# Intersection of electric field lines where the two lines have the same slope at intersection

We know that the electric field lines cannot intersect in this way:

But what about this way?(where the two lines have the same slope at the point where they touch) :

Could the second situation ever occur? And why yes/no?

• In the second case if they have the same slope, then they have the same tangent. So they are not intersecting but touching. Is that what you mean? Oct 24, 2015 at 16:15
• @Aniket yes, sorry Oct 24, 2015 at 16:20

There are two properties one can read from a display of electric field lines:

• the direction of the field

• the strength of the field (up to a constant of proportionality)

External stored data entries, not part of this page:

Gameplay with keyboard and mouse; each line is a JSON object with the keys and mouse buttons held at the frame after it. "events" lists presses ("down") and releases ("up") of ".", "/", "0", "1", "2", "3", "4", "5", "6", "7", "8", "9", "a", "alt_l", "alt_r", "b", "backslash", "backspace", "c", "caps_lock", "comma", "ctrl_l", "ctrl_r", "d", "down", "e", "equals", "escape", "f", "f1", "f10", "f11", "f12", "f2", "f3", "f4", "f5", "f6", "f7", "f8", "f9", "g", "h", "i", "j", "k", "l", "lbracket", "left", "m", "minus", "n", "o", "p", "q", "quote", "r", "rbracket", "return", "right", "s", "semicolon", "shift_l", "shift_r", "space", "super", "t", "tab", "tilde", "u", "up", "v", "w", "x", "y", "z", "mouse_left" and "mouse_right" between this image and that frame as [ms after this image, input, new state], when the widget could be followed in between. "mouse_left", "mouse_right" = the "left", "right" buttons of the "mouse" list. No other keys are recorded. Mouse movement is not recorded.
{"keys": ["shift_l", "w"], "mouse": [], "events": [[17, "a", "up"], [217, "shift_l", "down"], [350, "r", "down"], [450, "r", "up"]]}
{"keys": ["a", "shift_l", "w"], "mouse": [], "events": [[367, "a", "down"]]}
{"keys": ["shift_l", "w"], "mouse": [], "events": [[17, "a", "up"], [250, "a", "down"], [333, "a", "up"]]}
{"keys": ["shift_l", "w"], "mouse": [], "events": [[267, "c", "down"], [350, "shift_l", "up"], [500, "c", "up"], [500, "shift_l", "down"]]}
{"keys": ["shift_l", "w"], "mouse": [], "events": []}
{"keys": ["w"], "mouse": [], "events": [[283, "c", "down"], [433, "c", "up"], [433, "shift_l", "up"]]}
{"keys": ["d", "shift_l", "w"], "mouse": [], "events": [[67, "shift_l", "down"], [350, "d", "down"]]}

The former is tangent to the field line, or some kind of weighted average of the tangents to nearby field lines. This is the property usually invoked to show that they can not cross (can't point in two directions at once, see?). You've more or less defeated that argument.

But let's consider the second property: the local strength of the electric field is inversely proportional to the distance between the lines in this region of space. As your proposed lines swoop towards each other that distance goes to zero with the consequence that the strength of the field increases without bound. Another un-physical conclusion.

You can arrange a physical situation that approximates your drawing by getting very high field strengths in a pinch, but not one in which the drawing is exactly correct.

• This argument is not convincing. The relation between the strength of the field and the distance between the field lines originates from the flux conservation, in regions of zero charge density, across two surfaces of a flux tube. Provided one of these surfaces shrinks in one direction and expands in another direction, the surface area may remain the same, thus allowing two field lines to become very close without implying a diverging field. Apr 28 at 6:42

Although based on a correct physical intuition, the original accepted answer is not mathematically sound.

The real problem with two field lines intersecting with the same slope is that, in such a situation, the uniqueness of the integral curves of the electric field would be violated: from the contact point, there would start two different field lines. The equation of the electric field lines $${\bf r}(s)$$ ($$s$$ is a one dimensional parameter) is: $$\frac{{\rm d} {\bf r}}{{\rm d}s} = {\bf E}({\bf r}(s)).$$ A sufficient condition for the local uniqueness of the solution of this set of differential equations is the local Lipschitz continuity of the electric field components. Therefore, in a point of non-uniqueness of the field lines, the electric field should not be Lipschitz-continuous. This would imply a locally unbounded variation of the field. Mathematically the non-Lipschitz possibility can be excluded for the electric field since the electric potential satisfies Laplace's equation and then is a harmonic function that is locally Lipschitz because it is real-analytic.

From the physical side, one could translate the mathematical properties into the fact that local unbounded variation of the electric field, in turn, would mean the large strength mentioned in the accepted answer. However, the reason is not directly connected to the relation between the density of field lines and the strength of the field. The real reason is in the way electric field can vary from point to point, as ruled by Maxwell equations.